Pada tahun 1993 ia bergabung dengan PDI sebagai bendahara umum. "Yang namanya demokrasi harus ada perimbangan kekuatan. Dan untuk itulah saya memilih PDI karena ingin membesarkannya," ujar suami Rethy Aleksanadra Wulur ini. Ia menjadi anggota DPR periode 1999-2004, mewakili PDI-P untuk daerah pemilihan Jawa Barat. Pilihan masuk partai politik ini telah mengantarkannya menjabat Menteri Negara Investasi dan Pembinaan BUMN pada Kabinet Persatuan dan Kebinet Gotong Royong.
Laksamana Sukardi
Seolah Saya Ini Orang Paling Jahat
Menteri anggota kabinet Presiden Megawati Soekarnoputri yang paling banyak dipergunjingkan adalah Laksamana Sukardi. Di "tangan" menteri ini terdapat 160 badan usaha milik negara dengan ekuitas (2003) senilai Rp 270 triliun. Reformasi BUMN yang dijalankannya menuai kontroversi, nyaris tiada henti dengan bumbu cerita yang kurang sedap. Berikut wawancara Kompas dengan Laksamana beberapa waktu lalu.
Bagaimana menanggapi omongan miring itu?

== Data yang Diberikan ==
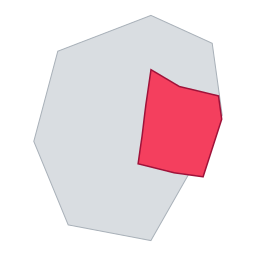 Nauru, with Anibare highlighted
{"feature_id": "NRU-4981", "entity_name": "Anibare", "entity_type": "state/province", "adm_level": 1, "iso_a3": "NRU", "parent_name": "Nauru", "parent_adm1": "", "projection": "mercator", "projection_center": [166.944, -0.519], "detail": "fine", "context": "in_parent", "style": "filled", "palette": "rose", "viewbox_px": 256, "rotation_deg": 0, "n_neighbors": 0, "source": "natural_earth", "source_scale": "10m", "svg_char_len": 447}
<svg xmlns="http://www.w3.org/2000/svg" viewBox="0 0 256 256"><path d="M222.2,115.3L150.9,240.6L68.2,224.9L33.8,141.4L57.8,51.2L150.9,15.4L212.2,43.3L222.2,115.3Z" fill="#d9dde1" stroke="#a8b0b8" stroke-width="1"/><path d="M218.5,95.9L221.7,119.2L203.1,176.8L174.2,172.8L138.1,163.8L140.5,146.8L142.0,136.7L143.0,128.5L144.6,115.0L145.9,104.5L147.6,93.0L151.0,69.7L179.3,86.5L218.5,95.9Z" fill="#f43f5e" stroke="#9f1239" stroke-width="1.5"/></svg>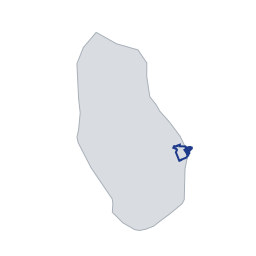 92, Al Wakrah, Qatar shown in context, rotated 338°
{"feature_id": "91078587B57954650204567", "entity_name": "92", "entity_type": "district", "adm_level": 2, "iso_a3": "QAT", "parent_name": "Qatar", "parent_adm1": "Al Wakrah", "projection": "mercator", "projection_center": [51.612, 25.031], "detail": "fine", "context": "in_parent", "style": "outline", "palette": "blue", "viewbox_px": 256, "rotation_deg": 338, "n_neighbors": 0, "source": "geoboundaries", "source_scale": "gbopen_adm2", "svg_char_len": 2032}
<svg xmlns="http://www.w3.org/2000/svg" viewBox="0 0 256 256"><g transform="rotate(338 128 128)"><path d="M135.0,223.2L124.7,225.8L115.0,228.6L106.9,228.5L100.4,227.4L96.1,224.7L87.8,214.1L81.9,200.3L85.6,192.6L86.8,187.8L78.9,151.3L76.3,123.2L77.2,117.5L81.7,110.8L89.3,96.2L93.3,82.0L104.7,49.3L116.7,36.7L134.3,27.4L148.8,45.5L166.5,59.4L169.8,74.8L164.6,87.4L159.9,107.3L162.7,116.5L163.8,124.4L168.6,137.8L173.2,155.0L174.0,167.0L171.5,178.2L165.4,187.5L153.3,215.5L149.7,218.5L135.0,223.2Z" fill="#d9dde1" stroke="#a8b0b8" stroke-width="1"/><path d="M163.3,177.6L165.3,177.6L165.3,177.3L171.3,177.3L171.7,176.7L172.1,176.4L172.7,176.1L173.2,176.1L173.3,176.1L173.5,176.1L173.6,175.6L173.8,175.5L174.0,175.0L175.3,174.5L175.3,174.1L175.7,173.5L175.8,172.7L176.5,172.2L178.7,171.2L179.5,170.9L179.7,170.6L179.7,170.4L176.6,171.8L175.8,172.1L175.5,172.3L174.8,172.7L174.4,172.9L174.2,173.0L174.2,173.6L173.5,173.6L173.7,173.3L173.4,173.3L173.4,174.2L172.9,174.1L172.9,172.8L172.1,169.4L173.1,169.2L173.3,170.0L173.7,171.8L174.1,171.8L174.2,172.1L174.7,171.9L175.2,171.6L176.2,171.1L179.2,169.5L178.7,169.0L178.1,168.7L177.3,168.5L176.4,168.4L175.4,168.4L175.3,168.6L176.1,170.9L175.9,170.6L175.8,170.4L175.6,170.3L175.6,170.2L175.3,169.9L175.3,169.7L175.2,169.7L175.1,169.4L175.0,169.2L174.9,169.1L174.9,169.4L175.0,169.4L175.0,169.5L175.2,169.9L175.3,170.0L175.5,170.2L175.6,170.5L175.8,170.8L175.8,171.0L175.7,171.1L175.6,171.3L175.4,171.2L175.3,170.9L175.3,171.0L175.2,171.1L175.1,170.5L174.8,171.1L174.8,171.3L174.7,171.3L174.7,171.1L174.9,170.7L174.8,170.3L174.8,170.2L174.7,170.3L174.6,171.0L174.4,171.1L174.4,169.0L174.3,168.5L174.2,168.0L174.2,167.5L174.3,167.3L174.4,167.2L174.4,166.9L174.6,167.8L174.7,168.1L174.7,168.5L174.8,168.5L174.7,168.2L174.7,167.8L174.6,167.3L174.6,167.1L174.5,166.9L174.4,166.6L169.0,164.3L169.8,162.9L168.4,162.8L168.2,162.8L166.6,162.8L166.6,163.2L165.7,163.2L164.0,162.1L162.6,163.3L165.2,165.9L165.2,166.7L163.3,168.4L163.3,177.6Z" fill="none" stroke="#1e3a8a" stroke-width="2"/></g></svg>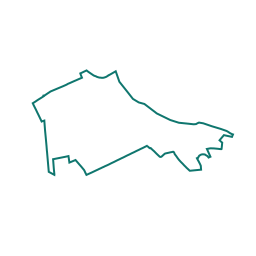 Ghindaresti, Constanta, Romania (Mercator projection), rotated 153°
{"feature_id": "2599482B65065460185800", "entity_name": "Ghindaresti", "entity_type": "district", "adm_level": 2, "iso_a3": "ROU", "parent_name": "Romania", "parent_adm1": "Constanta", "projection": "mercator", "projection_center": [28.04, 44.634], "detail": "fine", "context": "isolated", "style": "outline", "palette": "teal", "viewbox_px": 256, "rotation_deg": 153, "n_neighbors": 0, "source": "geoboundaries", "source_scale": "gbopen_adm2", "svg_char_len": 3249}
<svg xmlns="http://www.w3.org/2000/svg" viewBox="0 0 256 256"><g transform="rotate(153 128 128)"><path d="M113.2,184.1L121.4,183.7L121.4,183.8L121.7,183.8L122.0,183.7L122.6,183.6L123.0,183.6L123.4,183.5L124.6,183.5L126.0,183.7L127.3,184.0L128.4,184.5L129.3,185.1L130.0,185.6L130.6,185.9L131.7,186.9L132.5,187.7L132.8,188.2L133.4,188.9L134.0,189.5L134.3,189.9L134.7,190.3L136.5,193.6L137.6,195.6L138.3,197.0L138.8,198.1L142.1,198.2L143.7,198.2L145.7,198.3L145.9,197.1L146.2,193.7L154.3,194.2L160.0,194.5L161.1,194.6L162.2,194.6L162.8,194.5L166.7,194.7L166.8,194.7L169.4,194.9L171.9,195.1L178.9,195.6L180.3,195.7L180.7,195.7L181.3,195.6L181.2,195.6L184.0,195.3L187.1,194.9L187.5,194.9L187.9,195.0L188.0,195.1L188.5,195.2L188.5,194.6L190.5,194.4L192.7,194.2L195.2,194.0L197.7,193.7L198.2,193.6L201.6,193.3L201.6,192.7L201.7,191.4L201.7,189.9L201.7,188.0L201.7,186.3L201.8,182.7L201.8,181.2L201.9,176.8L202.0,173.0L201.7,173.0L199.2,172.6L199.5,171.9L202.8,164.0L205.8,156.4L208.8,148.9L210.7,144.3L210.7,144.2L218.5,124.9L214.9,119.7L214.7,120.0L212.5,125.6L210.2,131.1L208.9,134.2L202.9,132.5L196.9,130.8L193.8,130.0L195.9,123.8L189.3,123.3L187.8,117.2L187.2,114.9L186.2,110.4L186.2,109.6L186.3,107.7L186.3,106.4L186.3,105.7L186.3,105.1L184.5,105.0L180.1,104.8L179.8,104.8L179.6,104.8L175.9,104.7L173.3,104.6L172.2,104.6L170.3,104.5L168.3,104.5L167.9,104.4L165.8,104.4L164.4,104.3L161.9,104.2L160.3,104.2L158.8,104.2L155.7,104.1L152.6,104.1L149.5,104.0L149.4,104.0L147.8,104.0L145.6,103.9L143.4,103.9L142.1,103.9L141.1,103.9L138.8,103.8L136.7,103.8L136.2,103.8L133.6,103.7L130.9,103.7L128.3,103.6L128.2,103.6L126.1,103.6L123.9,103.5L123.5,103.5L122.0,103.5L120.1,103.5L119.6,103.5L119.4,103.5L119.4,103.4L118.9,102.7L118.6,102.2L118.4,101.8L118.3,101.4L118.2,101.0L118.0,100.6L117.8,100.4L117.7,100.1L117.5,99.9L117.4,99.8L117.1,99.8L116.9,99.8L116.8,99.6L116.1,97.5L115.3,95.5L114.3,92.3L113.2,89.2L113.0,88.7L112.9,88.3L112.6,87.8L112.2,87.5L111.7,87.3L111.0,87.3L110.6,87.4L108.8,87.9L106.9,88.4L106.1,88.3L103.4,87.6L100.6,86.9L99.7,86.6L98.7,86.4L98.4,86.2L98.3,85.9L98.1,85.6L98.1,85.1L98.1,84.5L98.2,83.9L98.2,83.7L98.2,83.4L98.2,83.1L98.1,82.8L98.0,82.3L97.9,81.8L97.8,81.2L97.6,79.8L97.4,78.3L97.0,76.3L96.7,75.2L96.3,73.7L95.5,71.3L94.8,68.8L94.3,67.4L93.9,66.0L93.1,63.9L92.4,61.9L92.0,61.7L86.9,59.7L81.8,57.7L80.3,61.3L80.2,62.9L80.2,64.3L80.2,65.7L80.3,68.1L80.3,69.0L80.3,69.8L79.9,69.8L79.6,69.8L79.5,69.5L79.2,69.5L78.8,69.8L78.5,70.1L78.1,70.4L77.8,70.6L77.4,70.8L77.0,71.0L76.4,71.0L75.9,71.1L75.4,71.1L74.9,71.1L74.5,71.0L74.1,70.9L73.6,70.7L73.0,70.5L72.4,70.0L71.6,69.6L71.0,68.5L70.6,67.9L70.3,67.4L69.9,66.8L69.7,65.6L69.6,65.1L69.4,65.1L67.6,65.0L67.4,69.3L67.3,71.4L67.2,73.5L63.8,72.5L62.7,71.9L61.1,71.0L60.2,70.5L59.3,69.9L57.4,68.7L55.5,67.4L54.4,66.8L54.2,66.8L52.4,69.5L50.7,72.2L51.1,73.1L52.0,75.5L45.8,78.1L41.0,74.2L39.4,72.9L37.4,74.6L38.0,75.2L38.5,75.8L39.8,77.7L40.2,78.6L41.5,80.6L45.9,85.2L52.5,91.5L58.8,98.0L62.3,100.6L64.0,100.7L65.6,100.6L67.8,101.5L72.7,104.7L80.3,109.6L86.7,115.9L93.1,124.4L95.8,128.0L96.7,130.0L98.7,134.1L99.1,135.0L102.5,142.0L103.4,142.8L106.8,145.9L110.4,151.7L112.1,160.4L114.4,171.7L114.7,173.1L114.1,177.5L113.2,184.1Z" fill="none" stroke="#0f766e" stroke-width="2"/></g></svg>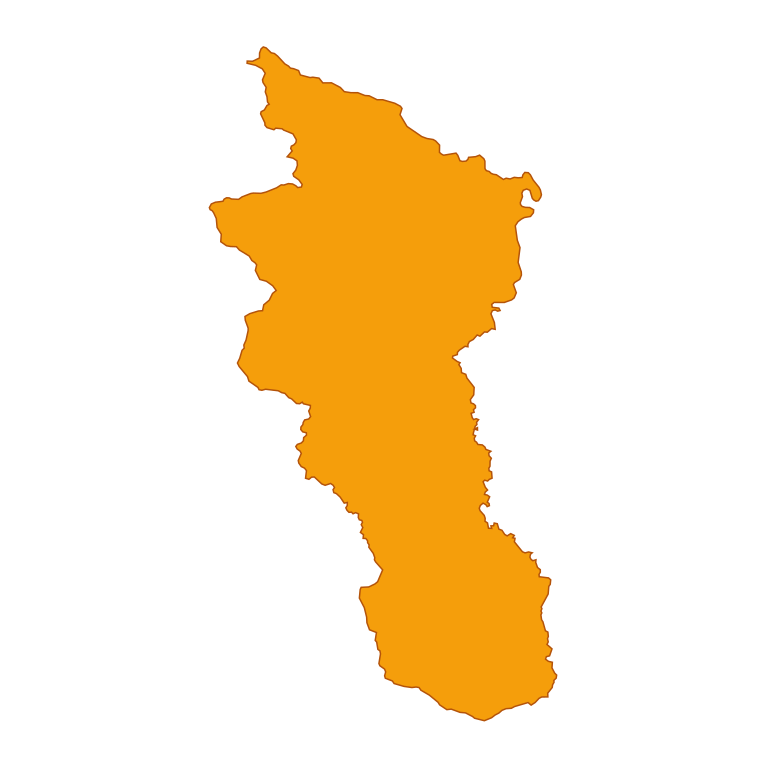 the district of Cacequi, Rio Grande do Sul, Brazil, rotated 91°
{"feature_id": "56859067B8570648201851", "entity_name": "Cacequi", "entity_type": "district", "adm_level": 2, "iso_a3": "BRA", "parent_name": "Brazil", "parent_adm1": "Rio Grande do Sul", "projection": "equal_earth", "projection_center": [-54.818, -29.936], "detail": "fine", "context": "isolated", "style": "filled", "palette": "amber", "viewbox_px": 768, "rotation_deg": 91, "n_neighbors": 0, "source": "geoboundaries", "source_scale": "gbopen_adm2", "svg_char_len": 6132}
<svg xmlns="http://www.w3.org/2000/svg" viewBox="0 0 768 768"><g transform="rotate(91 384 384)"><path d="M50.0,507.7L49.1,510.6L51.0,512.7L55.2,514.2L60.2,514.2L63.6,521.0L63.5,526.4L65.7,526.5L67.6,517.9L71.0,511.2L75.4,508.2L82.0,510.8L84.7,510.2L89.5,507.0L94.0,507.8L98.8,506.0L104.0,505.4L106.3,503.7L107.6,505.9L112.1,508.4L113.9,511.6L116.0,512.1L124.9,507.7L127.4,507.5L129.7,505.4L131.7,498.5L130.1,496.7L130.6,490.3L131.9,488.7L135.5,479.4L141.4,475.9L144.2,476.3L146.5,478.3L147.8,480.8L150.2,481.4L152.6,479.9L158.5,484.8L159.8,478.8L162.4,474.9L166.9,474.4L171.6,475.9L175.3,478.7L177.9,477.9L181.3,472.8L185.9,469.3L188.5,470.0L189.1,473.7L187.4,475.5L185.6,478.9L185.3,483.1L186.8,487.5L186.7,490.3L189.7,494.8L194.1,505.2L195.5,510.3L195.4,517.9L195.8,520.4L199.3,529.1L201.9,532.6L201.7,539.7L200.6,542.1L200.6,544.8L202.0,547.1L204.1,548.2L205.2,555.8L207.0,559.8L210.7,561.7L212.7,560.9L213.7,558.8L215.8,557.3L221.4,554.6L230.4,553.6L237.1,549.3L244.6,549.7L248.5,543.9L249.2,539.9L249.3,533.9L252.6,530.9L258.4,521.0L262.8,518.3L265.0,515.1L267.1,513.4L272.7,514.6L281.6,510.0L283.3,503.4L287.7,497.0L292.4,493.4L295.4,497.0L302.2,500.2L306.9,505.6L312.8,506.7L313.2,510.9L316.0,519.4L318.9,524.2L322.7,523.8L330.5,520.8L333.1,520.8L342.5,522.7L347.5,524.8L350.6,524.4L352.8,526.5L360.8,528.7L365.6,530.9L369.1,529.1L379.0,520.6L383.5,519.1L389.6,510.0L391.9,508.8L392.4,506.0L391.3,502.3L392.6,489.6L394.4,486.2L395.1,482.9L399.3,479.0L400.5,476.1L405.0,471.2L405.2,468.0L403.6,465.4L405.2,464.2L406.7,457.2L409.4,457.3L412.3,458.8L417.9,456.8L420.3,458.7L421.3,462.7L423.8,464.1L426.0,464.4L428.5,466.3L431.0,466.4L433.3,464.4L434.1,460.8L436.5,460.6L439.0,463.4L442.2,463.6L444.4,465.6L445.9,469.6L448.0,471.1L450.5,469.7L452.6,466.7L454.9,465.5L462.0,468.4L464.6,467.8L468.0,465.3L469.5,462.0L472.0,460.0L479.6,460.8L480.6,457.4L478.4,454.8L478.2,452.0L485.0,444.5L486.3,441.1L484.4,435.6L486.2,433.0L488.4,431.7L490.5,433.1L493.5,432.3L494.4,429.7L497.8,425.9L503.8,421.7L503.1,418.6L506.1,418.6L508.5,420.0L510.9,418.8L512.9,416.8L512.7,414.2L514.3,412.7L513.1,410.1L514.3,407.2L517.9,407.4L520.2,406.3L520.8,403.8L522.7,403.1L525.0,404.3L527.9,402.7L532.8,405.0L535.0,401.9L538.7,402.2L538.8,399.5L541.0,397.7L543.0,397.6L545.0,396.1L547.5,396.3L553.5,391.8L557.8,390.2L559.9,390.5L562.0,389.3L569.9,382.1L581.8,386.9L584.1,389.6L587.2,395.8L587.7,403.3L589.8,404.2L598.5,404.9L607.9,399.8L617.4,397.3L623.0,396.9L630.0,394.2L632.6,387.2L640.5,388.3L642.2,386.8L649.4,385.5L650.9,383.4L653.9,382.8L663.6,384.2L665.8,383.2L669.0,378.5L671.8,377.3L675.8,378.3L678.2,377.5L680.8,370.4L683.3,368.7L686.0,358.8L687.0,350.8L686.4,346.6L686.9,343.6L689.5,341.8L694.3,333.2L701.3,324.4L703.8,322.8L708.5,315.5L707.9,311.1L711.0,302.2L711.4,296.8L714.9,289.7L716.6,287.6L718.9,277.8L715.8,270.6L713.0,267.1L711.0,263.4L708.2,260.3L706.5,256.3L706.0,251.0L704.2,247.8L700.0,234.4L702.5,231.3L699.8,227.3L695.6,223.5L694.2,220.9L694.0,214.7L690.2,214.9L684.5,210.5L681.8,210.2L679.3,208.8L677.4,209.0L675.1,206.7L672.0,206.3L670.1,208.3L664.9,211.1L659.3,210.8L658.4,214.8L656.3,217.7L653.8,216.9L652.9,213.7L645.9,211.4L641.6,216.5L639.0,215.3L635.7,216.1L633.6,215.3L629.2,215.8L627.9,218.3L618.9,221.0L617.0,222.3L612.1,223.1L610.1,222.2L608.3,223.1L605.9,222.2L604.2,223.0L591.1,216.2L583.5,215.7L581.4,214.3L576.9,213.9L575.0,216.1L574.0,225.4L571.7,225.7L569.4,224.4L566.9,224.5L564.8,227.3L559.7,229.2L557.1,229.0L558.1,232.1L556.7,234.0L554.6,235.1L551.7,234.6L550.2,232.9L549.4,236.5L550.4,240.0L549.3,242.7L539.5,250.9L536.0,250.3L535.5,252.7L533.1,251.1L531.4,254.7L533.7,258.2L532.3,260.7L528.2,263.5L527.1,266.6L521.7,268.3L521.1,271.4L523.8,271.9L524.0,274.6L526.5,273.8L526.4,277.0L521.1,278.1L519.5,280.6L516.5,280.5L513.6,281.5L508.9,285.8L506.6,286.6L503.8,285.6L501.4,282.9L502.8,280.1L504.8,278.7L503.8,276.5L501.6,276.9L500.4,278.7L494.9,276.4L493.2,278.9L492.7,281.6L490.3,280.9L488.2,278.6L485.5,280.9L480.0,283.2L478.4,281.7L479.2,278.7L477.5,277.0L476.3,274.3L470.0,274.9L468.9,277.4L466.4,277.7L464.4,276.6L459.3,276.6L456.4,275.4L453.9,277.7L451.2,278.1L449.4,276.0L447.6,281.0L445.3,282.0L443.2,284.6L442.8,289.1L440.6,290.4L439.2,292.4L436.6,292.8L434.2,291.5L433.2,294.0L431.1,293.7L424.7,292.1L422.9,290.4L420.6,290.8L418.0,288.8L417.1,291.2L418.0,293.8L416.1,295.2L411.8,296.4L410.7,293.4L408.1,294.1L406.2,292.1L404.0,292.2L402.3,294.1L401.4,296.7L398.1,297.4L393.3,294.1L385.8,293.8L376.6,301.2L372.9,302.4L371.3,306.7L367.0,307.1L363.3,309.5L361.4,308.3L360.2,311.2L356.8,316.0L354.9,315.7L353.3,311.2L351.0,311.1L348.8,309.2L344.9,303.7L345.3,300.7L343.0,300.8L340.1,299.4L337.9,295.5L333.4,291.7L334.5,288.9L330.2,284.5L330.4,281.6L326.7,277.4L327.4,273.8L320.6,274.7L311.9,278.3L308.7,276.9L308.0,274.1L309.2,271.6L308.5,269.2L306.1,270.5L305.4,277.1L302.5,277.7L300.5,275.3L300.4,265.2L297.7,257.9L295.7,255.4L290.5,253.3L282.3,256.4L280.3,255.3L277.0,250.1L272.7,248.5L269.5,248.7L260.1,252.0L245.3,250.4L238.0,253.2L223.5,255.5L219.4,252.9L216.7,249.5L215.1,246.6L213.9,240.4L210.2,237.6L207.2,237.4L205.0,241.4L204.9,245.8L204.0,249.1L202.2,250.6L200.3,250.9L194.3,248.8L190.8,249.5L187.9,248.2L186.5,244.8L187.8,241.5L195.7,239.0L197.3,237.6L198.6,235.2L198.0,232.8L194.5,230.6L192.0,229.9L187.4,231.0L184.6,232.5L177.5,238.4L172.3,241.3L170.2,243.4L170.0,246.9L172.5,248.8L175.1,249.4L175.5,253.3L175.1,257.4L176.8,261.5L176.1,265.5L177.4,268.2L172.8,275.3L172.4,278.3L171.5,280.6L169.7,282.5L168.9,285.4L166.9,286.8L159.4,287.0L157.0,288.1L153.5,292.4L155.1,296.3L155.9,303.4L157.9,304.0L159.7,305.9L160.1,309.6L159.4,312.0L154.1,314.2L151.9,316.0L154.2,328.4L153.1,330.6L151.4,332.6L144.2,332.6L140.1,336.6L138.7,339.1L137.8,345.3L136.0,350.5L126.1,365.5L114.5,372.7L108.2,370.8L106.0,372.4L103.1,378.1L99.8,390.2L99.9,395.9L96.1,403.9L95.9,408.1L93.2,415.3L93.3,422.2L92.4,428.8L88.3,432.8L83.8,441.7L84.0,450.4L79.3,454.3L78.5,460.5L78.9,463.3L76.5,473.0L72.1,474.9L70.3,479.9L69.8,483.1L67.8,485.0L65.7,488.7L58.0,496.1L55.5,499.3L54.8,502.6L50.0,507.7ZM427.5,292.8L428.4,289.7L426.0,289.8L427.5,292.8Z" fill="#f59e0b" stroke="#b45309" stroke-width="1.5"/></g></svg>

== Soal Latihan ==
- a) Sebutkan semua jabatan yang pernah dipegang Laksamana Sukardi menurut kutipan teks.
- b) Jawab pertanyaan berikut berdasarkan kutipan teks:
(i) Pada tahun berapa Laksamana Sukardi bergabung dengan PDI?
(ii) Daerah pemilihan mana yang ia wakili sebagai anggota DPR?
(iii) Berapa jumlah badan usaha milik negara yang berada di "tangan" menteri ini?
Catatan di atas diambil dari sumber yang berbeda.

== Kunci Jawaban ==
- a) Bendahara umum PDI (sejak 1993), anggota DPR periode 1999-2004, dan Menteri Negara Investasi dan Pembinaan BUMN.

- b)
(i) 1993
(ii) Jawa Barat
(iii) 160